> [EXERCISE PASSAGE]
○ ○ ○ ○ ○ ○ ○

Lawyers for the 2,100 Haitians interned nationwide filed suit to have them released until their immigration status could be determined and wanted them granted political asylum. The government's case was that the refugees were fleeing poverty, not a brutal dictatorship.

Rudolph Giuliani, who was associate attorney general at the time and the third-ranking official of the U.S. Justice Department, argued in court that "repression in Haiti 'simply does not exist now' and that refugees had nothing to fear from the government of Jean-Claude Duvalier," according to a wire report at the time. Giuliani said he had visited Haiti, and Duvalier had assured him Haitians returning home would not be persecuted.

Not everyone agreed with this. According to a November 1981 article in Time magazine, "Others believe that many of the refugees are indeed entitled to political asylum, and cite evidence of those returned being beaten and tortured in Haitian prisons. As Father Gerard Jean-Juste, a Haitian exile leader, puts it, 'There's a song being sung in Haiti now: 'The teeth of the sharks are sweeter than Duvalier's hell."

○ ○ ○ ○ ○ ○ ○

> [INSTRUCTIONS FOR THE TASK] Please extend the passage above about the interned Haitian refugees and their asylum lawsuit, picking up after its last sentence.

○ ○ ○ ○ ○ ○ ○

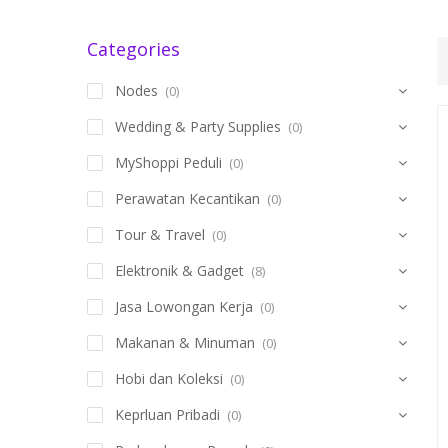
Categories
Nodes
(0)
Wedding & Party Supplies
(0)
MyShoppi Peduli
(0)
Perawatan Kecantikan
(0)
Tour & Travel
(0)
Elektronik & Gadget
(8)
Jasa Lowongan Kerja
(0)
Makanan & Minuman
(0)
Hobi dan Koleksi
(0)
Keprluan Pribadi
(0)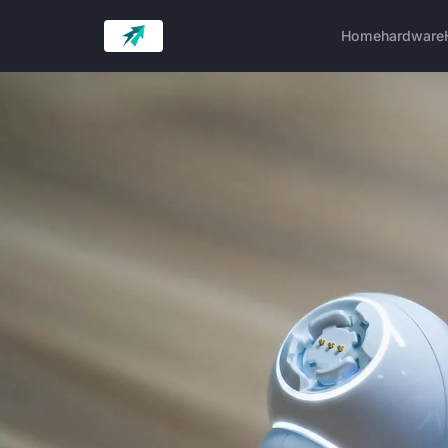
Home
hardware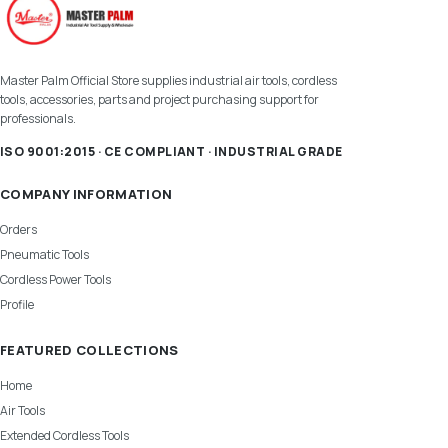
Master Palm Official Store supplies industrial air tools, cordless
tools, accessories, parts and project purchasing support for
professionals.
ISO 9001:2015 · CE COMPLIANT · INDUSTRIAL GRADE
COMPANY INFORMATION
Orders
Pneumatic Tools
Cordless Power Tools
Profile
FEATURED COLLECTIONS
Home
Air Tools
Extended Cordless Tools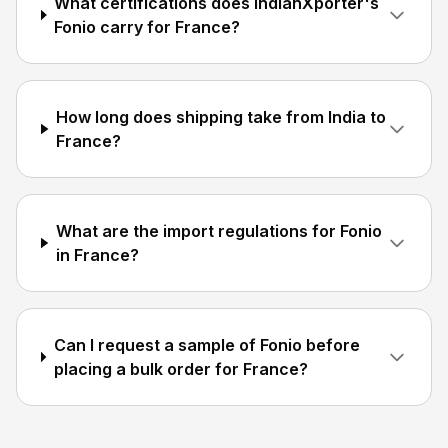
What certifications does IndianXporter's
Fonio carry for France?
How long does shipping take from India to
France?
What are the import regulations for Fonio
in France?
Can I request a sample of Fonio before
placing a bulk order for France?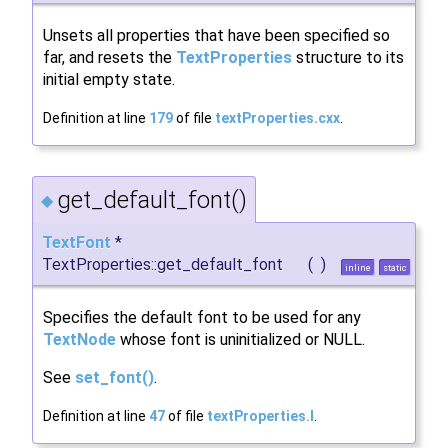
Unsets all properties that have been specified so
far, and resets the
TextProperties
structure to its
initial empty state.
Definition at line
179
of file
textProperties.cxx
.
get_default_font()
◆
TextFont
*
TextProperties::get_default_font
(
)
inline
static
Specifies the default font to be used for any
TextNode
whose font is uninitialized or NULL.
See
set_font()
.
Definition at line
47
of file
textProperties.I
.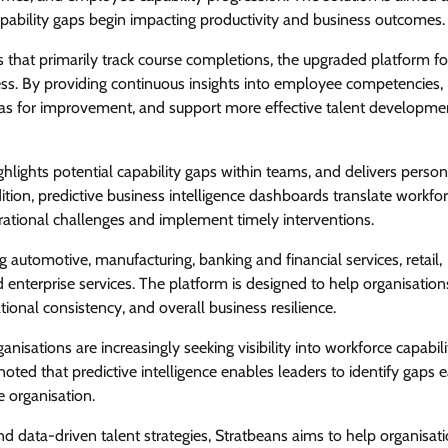
apability gaps begin impacting productivity and business outcomes.
at primarily track course completions, the upgraded platform f
s. By providing continuous insights into employee competencies,
reas for improvement, and support more effective talent developme
lights potential capability gaps within teams, and delivers person
dition, predictive business intelligence dashboards translate workfo
perational challenges and implement timely interventions.
g automotive, manufacturing, banking and financial services, retail,
enterprise services. The platform is designed to help organisation
onal consistency, and overall business resilience.
sations are increasingly seeking visibility into workforce capabil
noted that predictive intelligence enables leaders to identify gaps ea
e organisation.
and data-driven talent strategies, Stratbeans aims to help organisat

○ ○ ○ ○ ○ ○ ○

> [EXERCISE OUTPUT]
Desulme was one Haitian detainee in Ray Brook who had opposed Duvalier's government. He had to live like a fugitive and fled to Jamaica after the tonton macoute shot him in 1974. When he returned to Haiti in 1981, he was immediately thrown in jail. He was freed because his father had some influence, but on condition he leave the country.

The case in the U.S. dragged on, and the Enterprise ran a letter to Dicks from one of the refugees on June 15, 1982, with the headline, "Losing sight of Haitians' plight." The letter writer said his first and only son was very sick and in the hospital.

"Sister Mary I have many problems now, I have eleven months here in the prison, I can't to take more I want to go back to Haiti now, I know when I arrive in Haiti the tontons macoutes will kill me I don't care for that," the letter reads. "Because I don't like my life now, I am a men lost."

Three days later, federal Miami district Judge Eugene P. Spellman ruled the incarceration policy was unlawful based on a legal technicality and that the detainees must be paroled pending hearings on their status. By mid-July, a release process had been set, and an official with the United States Catholic Conference said many people in the Saranac Lake area had expressed an interest in sponsoring refugees' release.

Thomas remembers a steak dinner held for the Haitians at the prison after they learned they would be getting sponsors. When Dicks arrived, Thomas went to fetch some Haitians who were playing soccer and bring them inside.

"Zami! Zami! Arret, arret! Ala bas," Thomas said, calling them inside.

One of the guards asked Thomas's wife what this meant.

"Over the wall! Over the wall!"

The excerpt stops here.